◆ Instructions for the task
Retype the passage about Molly and the Bumble and bumble texture creme word for word, keeping its spelling, punctuation, and paragraph breaks unchanged.

◆ Passage shown
________________________________________

Remember Sofie and Natalia and their über-cool locks? Well, this is Molly, their long-lost American hair twin. Unlike Parisians and their incredible je ne sais quoi approach to beauty, most of us have to work at getting that perfectly imperfect ‘do. Bumble and bumble has just made the task much easier, with Bb.Texture Hair (un)dressing creme.

When the ridiculously chic girls at Bumble (they’ll be in a future post soon enough) commissioned me to shoot the product in action, it seemed like a no-brainer—the company doesn’t have new offerings all that often, and each addition to the range becomes a fixture…or sensation (hello, Surf Spray). They told me I had to see their friend Molly Kennedy's hair, so off I went to meet her in the Meatpacking District. The 26-year old fashion stylist, in Lanvin shades and an H&M—dare I say it—textured coat, looked like the Left Bank version of Penny Lane in Almost Famous. She’s a devotee of the Grooming Creme, Surf Spray, and now, Texture. “It’s really good because it gives you that second day, kind of bed-head look. And it’s matte, which is really nice…it kind of gives hair a hold that doesn’t look like a hold. It’s weird to use a product that mattifies—it totally goes against what you think hair should look like—but it’s really cool!” Her routine? Wash at night, work any combination of those three products into damp hair, and sleep on it. Voilà.

________________________________________

◆ The data
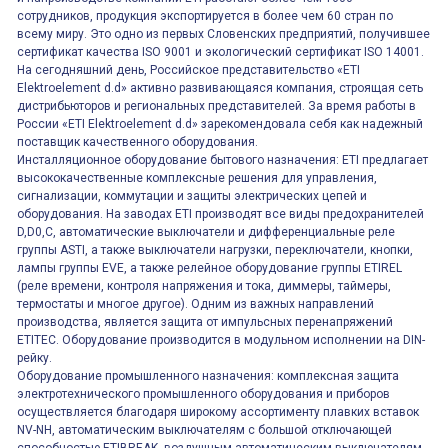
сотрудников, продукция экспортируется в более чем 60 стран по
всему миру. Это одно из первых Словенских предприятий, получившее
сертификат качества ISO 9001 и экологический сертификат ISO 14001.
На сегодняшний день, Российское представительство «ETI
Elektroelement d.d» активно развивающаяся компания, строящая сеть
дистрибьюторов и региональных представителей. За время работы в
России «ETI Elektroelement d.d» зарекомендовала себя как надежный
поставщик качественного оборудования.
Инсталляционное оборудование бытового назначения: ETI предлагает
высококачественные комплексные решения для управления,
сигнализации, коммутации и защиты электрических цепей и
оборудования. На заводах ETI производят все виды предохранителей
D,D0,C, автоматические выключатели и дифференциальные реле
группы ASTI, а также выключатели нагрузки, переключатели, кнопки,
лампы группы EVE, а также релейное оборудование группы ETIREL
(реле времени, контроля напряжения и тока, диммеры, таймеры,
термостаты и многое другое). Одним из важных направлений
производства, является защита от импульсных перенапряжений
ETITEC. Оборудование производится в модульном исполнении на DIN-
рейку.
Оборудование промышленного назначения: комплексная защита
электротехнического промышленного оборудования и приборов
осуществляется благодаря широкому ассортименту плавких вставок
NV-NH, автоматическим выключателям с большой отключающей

________________________________________

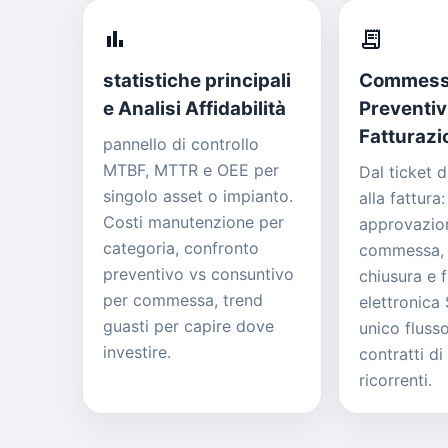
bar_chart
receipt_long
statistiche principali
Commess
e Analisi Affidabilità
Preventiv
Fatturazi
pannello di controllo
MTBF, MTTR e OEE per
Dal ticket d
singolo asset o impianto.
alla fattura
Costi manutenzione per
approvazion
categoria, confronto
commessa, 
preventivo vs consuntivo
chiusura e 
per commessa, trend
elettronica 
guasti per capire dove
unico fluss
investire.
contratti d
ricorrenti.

________________________________________

◆ Solution to the problem
Remember Sofie and Natalia and their über-cool locks? Well, this is Molly, their long-lost American hair twin. Unlike Parisians and their incredible je ne sais quoi approach to beauty, most of us have to work at getting that perfectly imperfect ‘do. Bumble and bumble has just made the task much easier, with Bb.Texture Hair (un)dressing creme.

When the ridiculously chic girls at Bumble (they’ll be in a future post soon enough) commissioned me to shoot the product in action, it seemed like a no-brainer—the company doesn’t have new offerings all that often, and each addition to the range becomes a fixture…or sensation (hello, Surf Spray). They told me I had to see their friend Molly Kennedy's hair, so off I went to meet her in the Meatpacking District. The 26-year old fashion stylist, in Lanvin shades and an H&M—dare I say it—textured coat, looked like the Left Bank version of Penny Lane in Almost Famous. She’s a devotee of the Grooming Creme, Surf Spray, and now, Texture. “It’s really good because it gives you that second day, kind of bed-head look. And it’s matte, which is really nice…it kind of gives hair a hold that doesn’t look like a hold. It’s weird to use a product that mattifies—it totally goes against what you think hair should look like—but it’s really cool!” Her routine? Wash at night, work any combination of those three products into damp hair, and sleep on it. Voilà.